In the movie, the museum’s Impressionist Room contains many famous paintings, notably a self-portrait by van Gogh and Monet’s “La Promenade.” Inexplicably, however, it also contains a romantic painting of Arabs on horseback, 19th-century portraits of English aristocrats and no less than three neoclassic renderings of Napoleon! The director, John McTiernan, explains in the DVD’s director’s commentary that while those paintings may not be “strictly impressionistic” they served his purposes in other, important ways. That a first-year art student could have volunteered dozens of historically appropriate paintings is clearly irrelevant. Why go to all that trouble? So there’s a Gérôme in the Impressionist Room. A David. A Van Dyck. What does it matter?
Clearly, in the minds of some movie-makers, it doesn’t. It’s evident in many films that the writer didn’t bother doing any research at all; that the milieu of fine art was used simply to “smarten up” an otherwise dimwitted production. It’s a dangerous strategy, one that often backfires.
In “Entrapment,” also from 1999, Sean Connery’s character (a master thief named Mac) proclaims: “Did you know that Rembrandt lived with his parents into his 40s?” Mac has fine taste; he lives in a castle in Scotland and surrounds himself with great paintings (look for Modigliani’s “Madame Lunia Czechowska with a Fan” in the background).
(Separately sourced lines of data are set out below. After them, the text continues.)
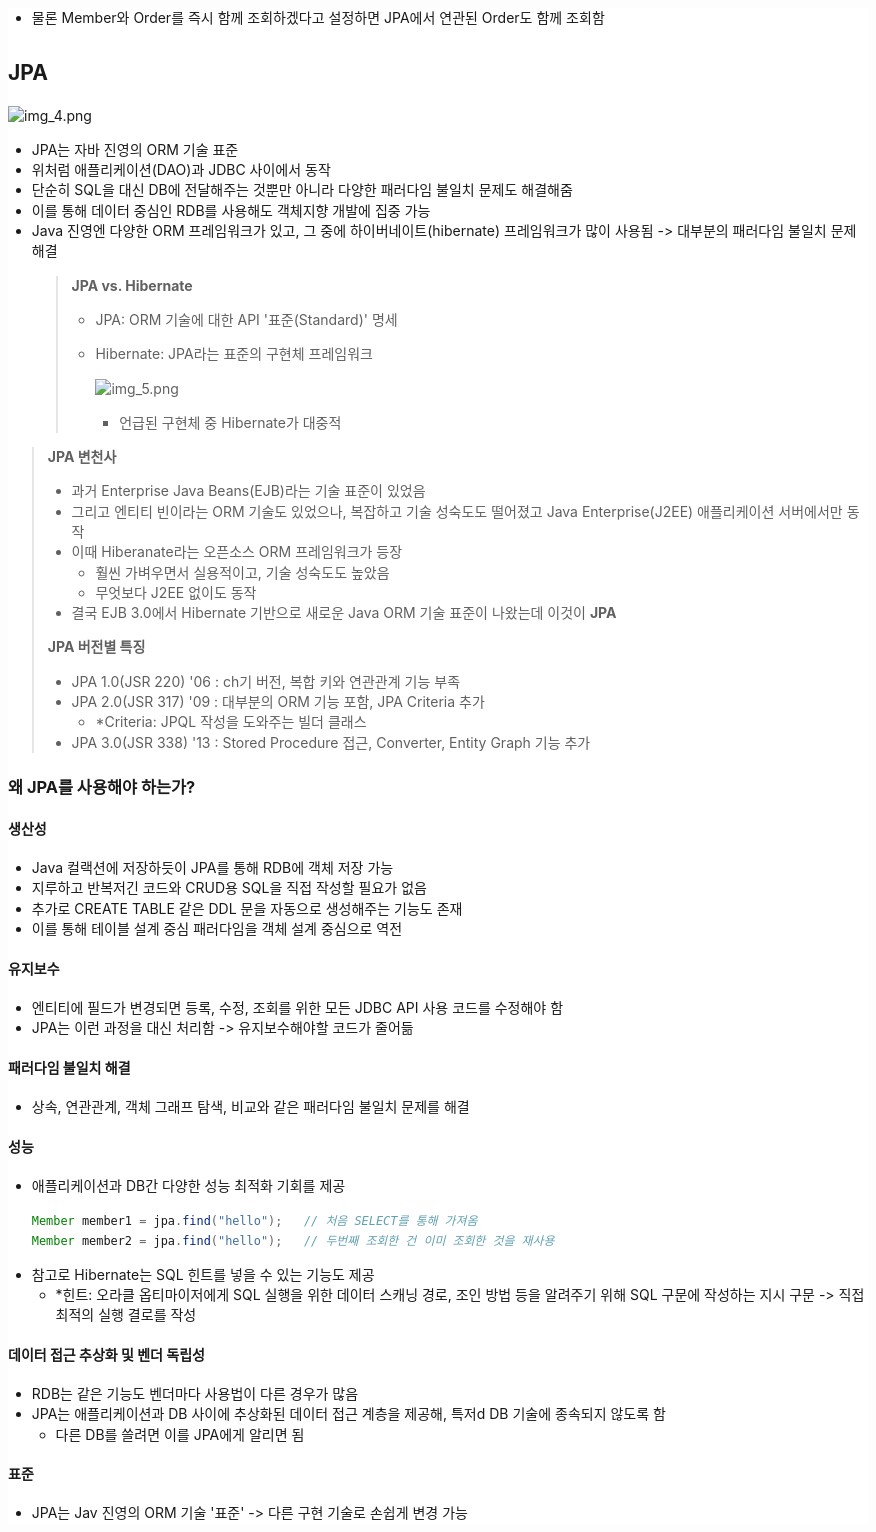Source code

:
 ```java
```
- 물론 Member와 Order를 즉시 함께 조회하겠다고 설정하면 JPA에서 연관된 Order도 함께 조회함

## JPA

![img_4.png](img_4.png)
- JPA는 자바 진영의 ORM 기술 표준
- 위처럼 애플리케이션(DAO)과 JDBC 사이에서 동작
- 단순히 SQL을 대신 DB에 전달해주는 것뿐만 아니라 다양한 패러다임 불일치 문제도 해결해줌
- 이를 통해 데이터 중심인 RDB를 사용해도 객체지향 개발에 집중 가능
- Java 진영엔 다양한 ORM 프레임워크가 있고, 그 중에 하이버네이트(hibernate) 프레임워크가 많이 사용됨 -> 대부분의 패러다임 불일치 문제 해결
  > **JPA vs. Hibernate**
  > - JPA: ORM 기술에 대한 API '표준(Standard)' 명세
  > - Hibernate: JPA라는 표준의 구현체 프레임워크
  >    
  >   ![img_5.png](img_5.png)
  >   - 언급된 구현체 중 Hibernate가 대중적

> **JPA 변천사**
> - 과거 Enterprise Java Beans(EJB)라는 기술 표준이 있었음
> - 그리고 엔티티 빈이라는 ORM 기술도 있었으나, 복잡하고 기술 성숙도도 떨어졌고 Java Enterprise(J2EE) 애플리케이션 서버에서만 동작
> - 이때 Hiberanate라는 오픈소스 ORM 프레임워크가 등장
>   - 훨씬 가벼우면서 실용적이고, 기술 성숙도도 높았음
>   - 무엇보다 J2EE 없이도 동작
> - 결국 EJB 3.0에서 Hibernate 기반으로 새로운 Java ORM 기술 표준이 나왔는데 이것이 **JPA**
> 
> **JPA 버전별 특징**
> - JPA 1.0(JSR 220) '06 : ch기 버전, 복합 키와 연관관계 기능 부족
> - JPA 2.0(JSR 317) '09 : 대부분의 ORM 기능 포함, JPA Criteria 추가
>   - *Criteria: JPQL 작성을 도와주는 빌더 클래스
> - JPA 3.0(JSR 338) '13 : Stored Procedure 접근, Converter, Entity Graph 기능 추가

### 왜 JPA를 사용해야 하는가?
#### 생산성
- Java 컬랙션에 저장하듯이 JPA를 통해 RDB에 객체 저장 가능
- 지루하고 반복저긴 코드와 CRUD용 SQL을 직접 작성할 필요가 없음
- 추가로 CREATE TABLE 같은 DDL 문을 자동으로 생성해주는 기능도 존재
- 이를 통해 테이블 설계 중심 패러다임을 객체 설계 중심으로 역전

#### 유지보수
- 엔티티에 필드가 변경되면 등록, 수정, 조회를 위한 모든 JDBC API 사용 코드를 수정해야 함
- JPA는 이런 과정을 대신 처리함 -> 유지보수해야할 코드가 줄어듦

#### 패러다임 불일치 해결
- 상속, 연관관계, 객체 그래프 탐색, 비교와 같은 패러다임 불일치 문제를 해결

#### 성능
- 애플리케이션과 DB간 다양한 성능 최적화 기회를 제공
  ```java
  Member member1 = jpa.find("hello");   // 처음 SELECT를 통해 가져옴
  Member member2 = jpa.find("hello");   // 두번째 조회한 건 이미 조회한 것을 재사용
  ```
- 참고로 Hibernate는 SQL 힌트를 넣을 수 있는 기능도 제공
  - *힌트: 오라클 옵티마이저에게 SQL 실행을 위한 데이터 스캐닝 경로, 조인 방법 등을 알려주기 위해 SQL 구문에 작성하는 지시 구문 -> 직접 최적의 실행 결로를 작성

#### 데이터 접근 추상화 및 벤더 독립성
- RDB는 같은 기능도 벤더마다 사용법이 다른 경우가 많음
- JPA는 애플리케이션과 DB 사이에 추상화된 데이터 접근 계층을 제공해, 특저d DB 기술에 종속되지 않도록 함
  - 다른 DB를 쓸려면 이를 JPA에게 알리면 됨

#### 표준
- JPA는 Jav 진영의 ORM 기술 '표준' -> 다른 구현 기술로 손쉽게 변경 가능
We’re supposed to be impressed with his depth and sophistication. The Rembrandt trivia—meant to emphasize the vast range of his knowledge—would be far more impressive if only … well, if only it were true. But it’s not. Not even close. Rembrandt’s parents had both died by the time he turned 34. He married at 28, while already living in Amsterdam. His parents lived in Leiden. But thanks, Mac.
Thankfully, screenwriters don’t always get it wrong. Sometimes, they outdo themselves. Consider a clever bit from Connery’s first outing as James Bond, in 1962’s “Dr. No.” Goya’s “The Duke of Wellington” was stolen from London’s National Gallery while “Dr. No” was in production. In a scene where 007 saunters through the villain’s elaborate, underground lair, he sees a painting on an easel. It’s impossible for either Bond or the audience to miss. The hero stops to examine it. It is, of course, Goya’s stolen masterpiece. Bond merely shakes his head and then walks on. No further mention is made. It was a joke for those in the know. It was subtle, imaginative and entirely appropriate: A bad guy who swipes a national treasure.